Снеговик обошёл его кругом, продолжая внимательно разглядывать. Так разглядывают букашку, прежде чем проколоть её иголкой и поместить в коллекцию мёртвых бабочек.

— Когда-то здесь жили сильные люди, их делал такими холод. Тепло делает людей мягкими и никуда не годными, запомни это. Те люди умели прикосновением рук превращать мёртвую воду в живую. Ты же знаешь, что снег — это замёрзшая вода? Зимой они создавали ледяные отряды и отправляли их за добычей на юг, туда, где другие люди — слабые, как тающий снег — пахали землю и выращивали скот. Мы убивали взрослых, а детей забирали с собой и привозили на пир.

— На пир? — Матюша осмелился поднять голову и взглянуть в глаза снеговика.
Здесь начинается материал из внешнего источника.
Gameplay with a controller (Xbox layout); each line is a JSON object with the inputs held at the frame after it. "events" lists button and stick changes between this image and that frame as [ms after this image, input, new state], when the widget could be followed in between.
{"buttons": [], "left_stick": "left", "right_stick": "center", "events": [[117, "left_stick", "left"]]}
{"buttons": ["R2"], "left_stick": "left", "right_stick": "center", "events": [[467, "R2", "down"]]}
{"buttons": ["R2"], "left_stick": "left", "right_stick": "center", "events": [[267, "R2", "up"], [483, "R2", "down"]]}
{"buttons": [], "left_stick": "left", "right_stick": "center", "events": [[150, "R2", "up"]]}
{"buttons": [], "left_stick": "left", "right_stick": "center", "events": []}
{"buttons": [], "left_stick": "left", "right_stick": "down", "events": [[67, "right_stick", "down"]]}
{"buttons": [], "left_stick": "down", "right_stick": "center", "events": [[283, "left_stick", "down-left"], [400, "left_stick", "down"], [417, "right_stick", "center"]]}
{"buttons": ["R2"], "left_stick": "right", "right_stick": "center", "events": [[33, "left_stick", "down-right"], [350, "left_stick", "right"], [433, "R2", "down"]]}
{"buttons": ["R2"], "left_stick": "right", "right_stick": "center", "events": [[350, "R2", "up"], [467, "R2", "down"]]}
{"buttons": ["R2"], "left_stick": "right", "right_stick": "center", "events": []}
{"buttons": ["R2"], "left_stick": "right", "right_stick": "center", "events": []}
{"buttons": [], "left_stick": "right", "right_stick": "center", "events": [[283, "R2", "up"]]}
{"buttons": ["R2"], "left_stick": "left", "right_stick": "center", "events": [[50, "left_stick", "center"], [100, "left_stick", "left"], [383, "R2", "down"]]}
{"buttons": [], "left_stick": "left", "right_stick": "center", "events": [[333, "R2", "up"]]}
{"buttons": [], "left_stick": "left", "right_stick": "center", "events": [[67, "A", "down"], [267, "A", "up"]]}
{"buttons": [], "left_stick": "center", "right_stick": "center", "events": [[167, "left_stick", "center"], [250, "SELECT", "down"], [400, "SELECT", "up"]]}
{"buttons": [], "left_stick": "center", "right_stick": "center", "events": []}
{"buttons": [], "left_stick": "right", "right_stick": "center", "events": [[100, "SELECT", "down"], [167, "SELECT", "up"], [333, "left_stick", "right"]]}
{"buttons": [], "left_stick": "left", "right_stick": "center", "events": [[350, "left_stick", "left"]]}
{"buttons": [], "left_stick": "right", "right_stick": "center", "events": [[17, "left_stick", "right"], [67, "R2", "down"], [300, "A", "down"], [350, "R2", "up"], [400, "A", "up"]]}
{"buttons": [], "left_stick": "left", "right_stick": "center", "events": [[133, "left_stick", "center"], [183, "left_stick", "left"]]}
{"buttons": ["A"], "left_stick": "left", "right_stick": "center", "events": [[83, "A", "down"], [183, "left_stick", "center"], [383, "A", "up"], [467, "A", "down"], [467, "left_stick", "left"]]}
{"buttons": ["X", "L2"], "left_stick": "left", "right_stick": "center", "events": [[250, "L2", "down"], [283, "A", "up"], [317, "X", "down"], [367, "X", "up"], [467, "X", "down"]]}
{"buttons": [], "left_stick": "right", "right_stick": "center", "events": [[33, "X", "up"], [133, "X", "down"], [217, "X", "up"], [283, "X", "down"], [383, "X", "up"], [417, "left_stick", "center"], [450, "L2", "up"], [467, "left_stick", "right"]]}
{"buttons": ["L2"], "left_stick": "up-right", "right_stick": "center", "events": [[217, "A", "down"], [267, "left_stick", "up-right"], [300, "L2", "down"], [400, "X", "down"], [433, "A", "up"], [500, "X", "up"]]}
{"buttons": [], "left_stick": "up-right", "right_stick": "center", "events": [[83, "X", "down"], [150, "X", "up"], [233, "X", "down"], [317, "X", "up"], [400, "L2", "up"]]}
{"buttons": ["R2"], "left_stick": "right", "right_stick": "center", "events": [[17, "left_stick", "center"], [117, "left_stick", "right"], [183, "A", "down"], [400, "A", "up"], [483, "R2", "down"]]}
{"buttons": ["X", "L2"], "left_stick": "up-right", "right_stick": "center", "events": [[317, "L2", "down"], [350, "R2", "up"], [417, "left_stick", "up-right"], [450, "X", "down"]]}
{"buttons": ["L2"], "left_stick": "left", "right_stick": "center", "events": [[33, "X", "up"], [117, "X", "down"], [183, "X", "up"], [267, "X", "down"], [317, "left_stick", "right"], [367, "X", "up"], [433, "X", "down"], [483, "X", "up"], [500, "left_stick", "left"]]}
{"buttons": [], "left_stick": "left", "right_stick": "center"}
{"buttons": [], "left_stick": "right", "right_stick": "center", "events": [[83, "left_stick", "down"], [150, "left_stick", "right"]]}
— Да, — ответил тот. — Их варили в огромных котлах и ели. О, какое это волшебство — зимний салат из тёплых маленьких тел! Оно позволяло оставаться миру холодным. Стоит кого-нибудь пожалеть, Матвей, и мир становится чуточку теплее. Если так и дальше будет продолжаться, скоро весь лёд на Земле растает. Но довольно. Теперь ты узнал всё, что нужно. Принимайся за дело: никто из этих поганых детишек не смог слепить живого снеговика. Но ты сможешь. Создай мне живую снежную армию, Матвей, и тебя не съедят. Жизнь за жизнь, разве несправедливо, мой мальчик?

И Коркодил неожиданно захохотал. Жутко звучал его безжизненный хохот среди армии кособоких мёртвых снеговиков. Матюша невольно отшатнулся и бросился бежать, но в наступившей тишине его тут же настиг повелительный оклик:

— Стой!

И такой силой обладал этот окрик, что мальчик не мог не повиноваться. Словно кукла, подвешенная на нитках, он повернулся и направился обратно. До глубокой ночи он, выбиваясь из сил, слабый и насквозь промёрзший, «переделывал» снеговиков. Он даже не удивлялся, что их фигуры оживают под его руками, словно игрушки, в которые вставлены новые батарейки. Хрипят, учась говорить, ворочают глазами-пуговицами, в которых ещё некоторое время видны дырочки для ниток, шевелят носами-морковками… Казалось, он утратил способность чувствовать, но это впечатление было ошибочным. Через несколько часов, когда он совсем выбился из сил, Хоккеист оттащил Матюшу в подвал. Открылась дверь, и он увидел несколько десятков детей в грязных куртках, шубах и пальто, в страхе отпрянувших от котлов.

— Продолжаёте чистить! — рявкнул на них Хоккеист.